To examine the controller characteristics, the result of the response of towing carriage position to the tracer movement (see
Fig. 8(a)) was analyzed in terms of
Ts-time delay and overshoot. As shown in
Fig. 8(c) and 8(d), as the P-gain is increased, the time delay decreases, and the overshoot increases. Furthermore, the higher the set acceleration value (i.e., the response speed of the towing carriage’s driving motor), the larger are the time delay and overshoot. However, the use of a P-gain of at least seven or motor acceleration of at least 0.4 m/s
2 can generate friction noise in the motor drive and violent vibration of the towing carriage owing to an abrupt variation in acceleration (see
Fig. 9). Such friction and vibration could be problematic during long-term use because these could place a constraint on the motor drive of the towing carriage.

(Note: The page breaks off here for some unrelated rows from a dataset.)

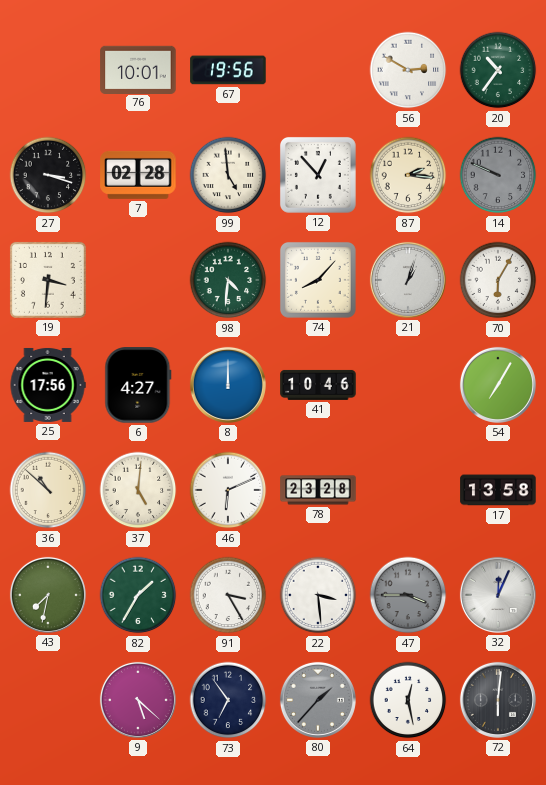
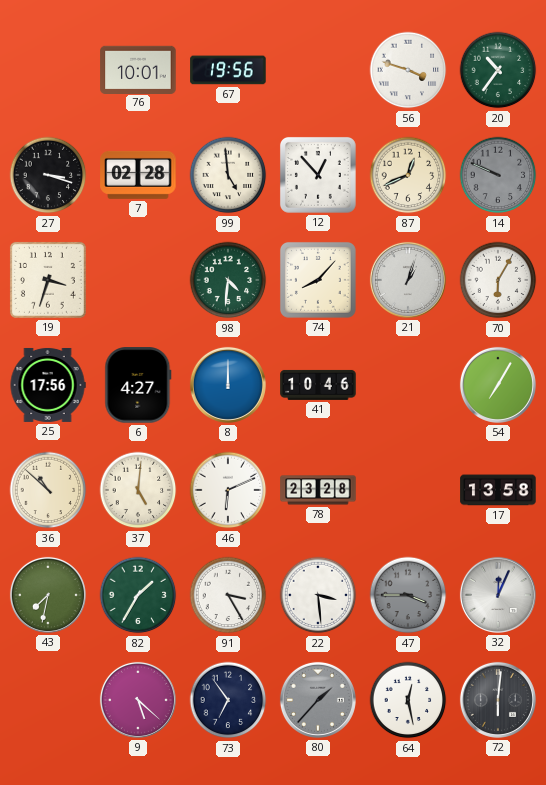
56: 2:50 -> 3:48
87: 2:16 -> 12:41
19: 3:31 -> 3:33
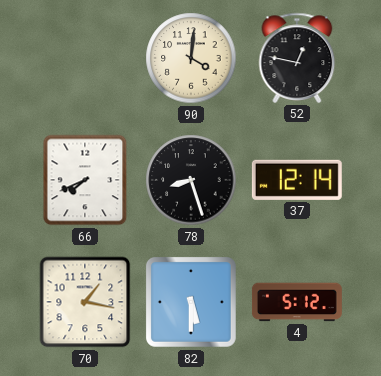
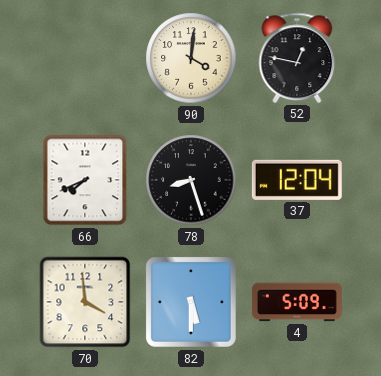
37: 12:14 -> 12:04
70: 1:17 -> 3:59
4: 5:12 -> 5:09
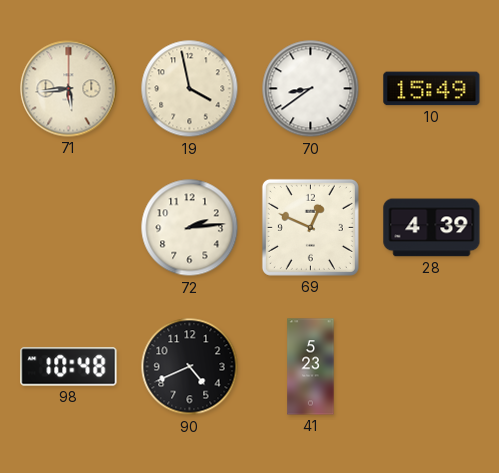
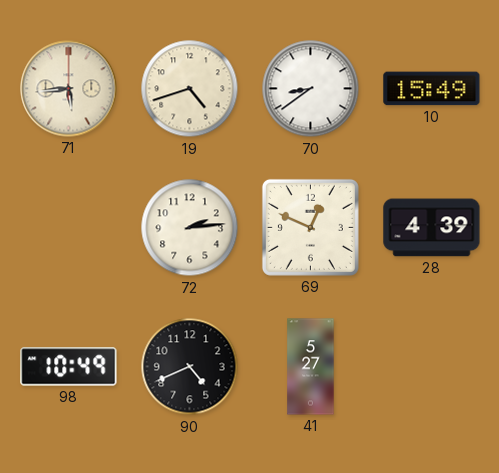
19: 3:58 -> 4:42
98: 10:48 -> 10:49
41: 5:23 -> 5:27
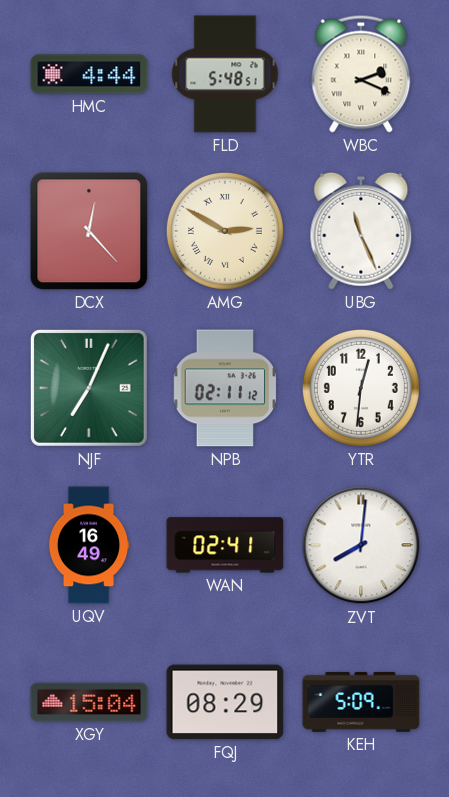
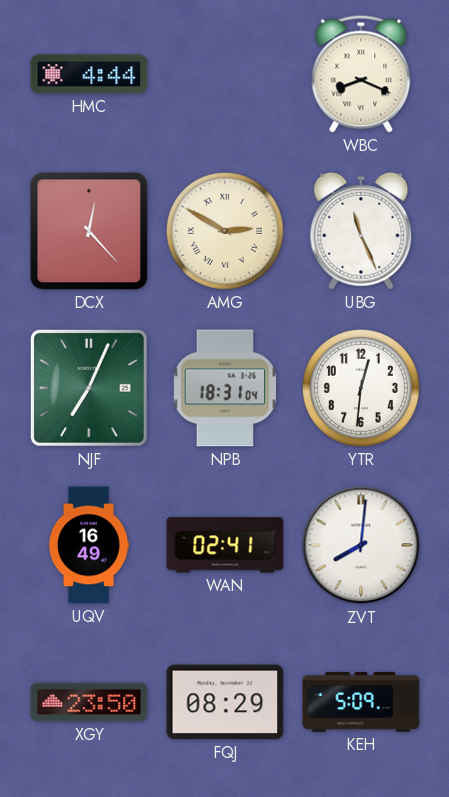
FLD: 5:48 -> none
WBC: 2:19 -> 8:19
NPB: 02:11 -> 18:31
XGY: 15:04 -> 23:50
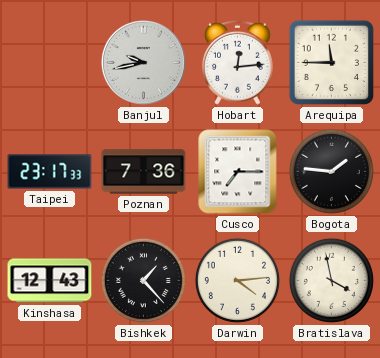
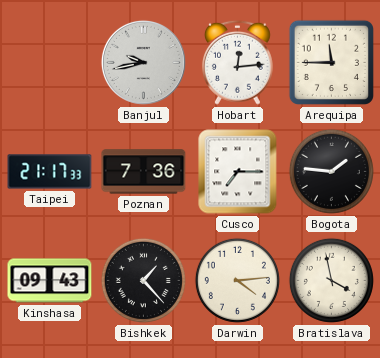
Taipei: 23:17 -> 21:17
Kinshasa: 12:43 -> 09:43
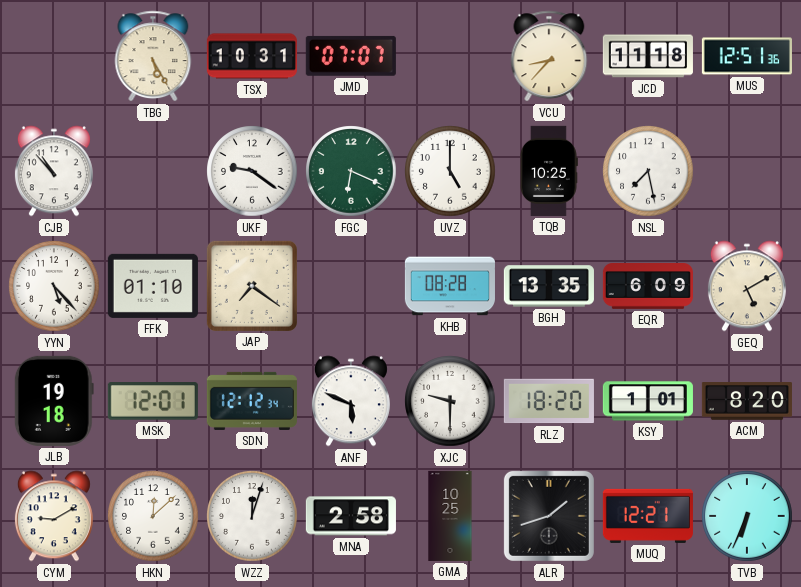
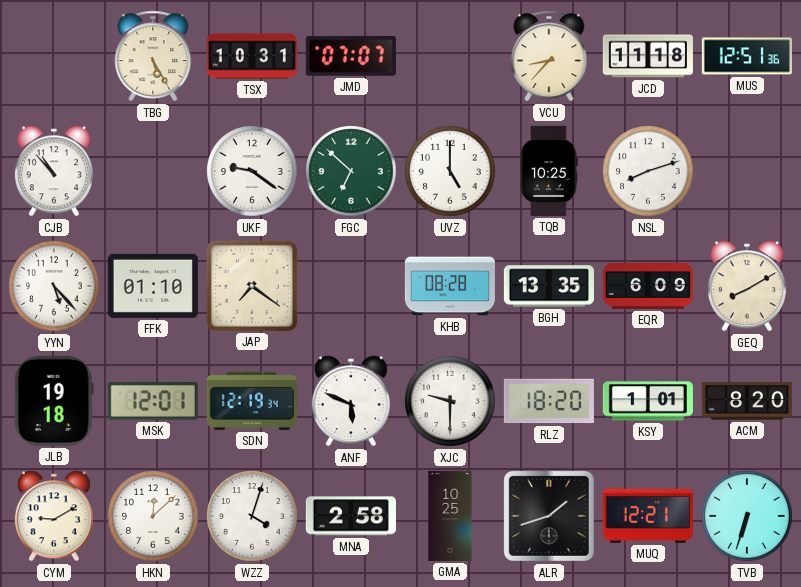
FGC: 6:19 -> 6:52
NSL: 7:28 -> 8:12
GEQ: 5:10 -> 8:10
SDN: 12:12 -> 12:19
WZZ: 12:03 -> 4:03
TVB: 6:34 -> 6:33
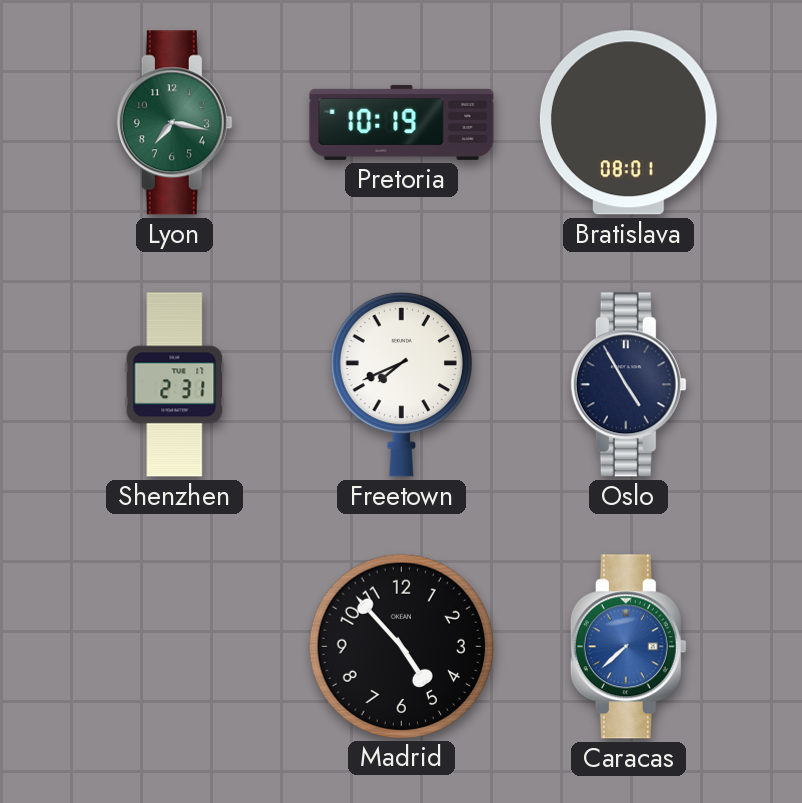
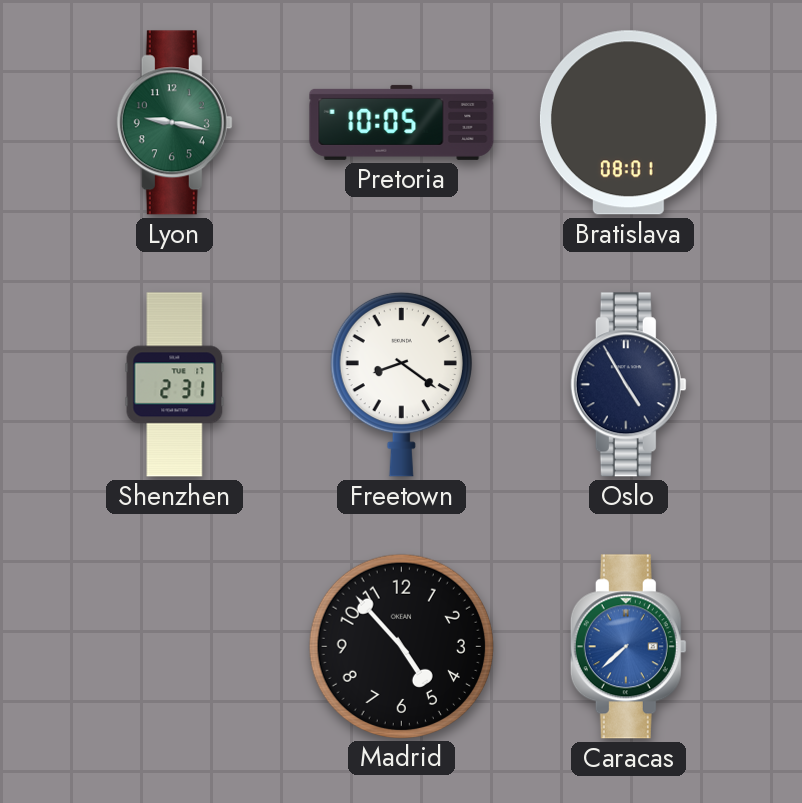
Lyon: 7:17 -> 9:17
Pretoria: 10:19 -> 10:05
Freetown: 7:41 -> 8:21
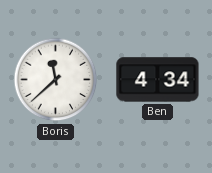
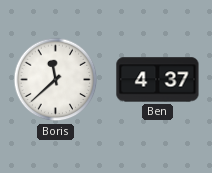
Ben: 4:34 -> 4:37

Hence, the P-gain was set as five. The corresponding analysis results according to the variations in D-gain are shown in
Fig. 8(e) and 8(f). The figure shows that the time delay and overshoot decreased as D-gain increased. However, the towing carriage accelerated or decelerated frequently as D-gain increased. This caused vibration of the carriage because the acceleration signal showed considerable variations with time as is evident from
Fig. 8(b).
The results of the characteristic analysis according to the PD-gain variation revealed that the acceleration or deceleration of the towing carriage’s motor speed shall be determined considering the maximum speed of the tracking target object. Furthermore, the operation stability of the towing carriage should be secured by a low D-gain value.